The context in McSharry’s piece indicates that

(i) the conversation took place in the summer or autumn of 2010, as the bank guarantee was coming to an end or had already ended, but prior to the EU/IMF programme, and

(ii) the bondholders referred to were bank, not sovereign, bondholders.

The phrase ‘…the main casualty if the bondholders were burnt would be big German and French banks…’ refers, it is reasonable to assume, not (or not only) to the direct losses that these banks would suffer as holders of the bonds in question (it is doubtful that they were big holders) but to the impact of default or haircuts in Ireland on their continued access to new debt funding from the bank bond market.

This reported conversation goes to the heart of Ireland’s unfinished business with the ECB. It is reasonable for the ECB president to display concern about the continued access of major European banks to important funding sources. Whether it is within the ECB’s powers under the statute to impose on an individual member state the cost of shoring up debt market access for Eurozone banks generally is not clear and will not be clarified until the European Court of Justice rules on the matter. The statute does not contain any explicit provisions conferring such an important power.

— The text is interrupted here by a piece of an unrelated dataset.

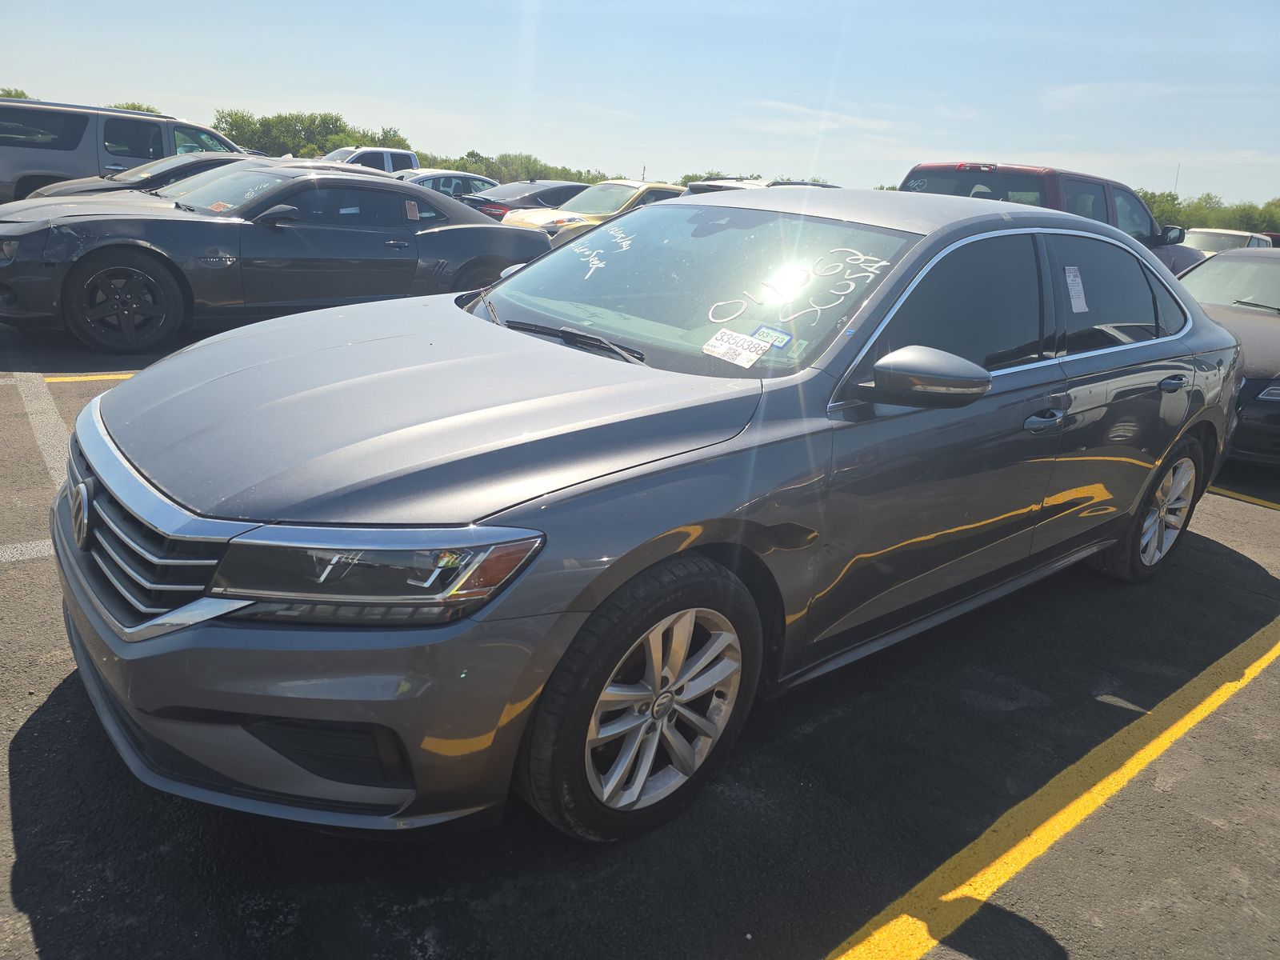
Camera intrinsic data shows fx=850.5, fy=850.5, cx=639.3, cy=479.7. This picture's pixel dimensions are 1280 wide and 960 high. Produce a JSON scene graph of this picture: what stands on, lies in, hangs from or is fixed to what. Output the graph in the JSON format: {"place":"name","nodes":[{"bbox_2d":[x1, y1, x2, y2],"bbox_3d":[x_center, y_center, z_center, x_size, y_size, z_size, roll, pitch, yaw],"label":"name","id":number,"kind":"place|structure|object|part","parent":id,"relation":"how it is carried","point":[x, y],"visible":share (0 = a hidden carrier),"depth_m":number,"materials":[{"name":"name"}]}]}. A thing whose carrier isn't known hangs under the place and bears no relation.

McSharry’s report of his conversation with Lenihan is further support for the view, which I have expressed many times, that Ireland should take a case against the ECB as provided for in the ECB statute. This is important for the credibility of the ECB as an independent central bank. Win or lose, referral of the matter to the ECJ would clarify whether the ECB possesses the powers it appeared to believe it had back in 2010. If the ECB can impose costs of policies aimed at stabilising markets across the common currency area on an individual member state it is time the member states knew about it.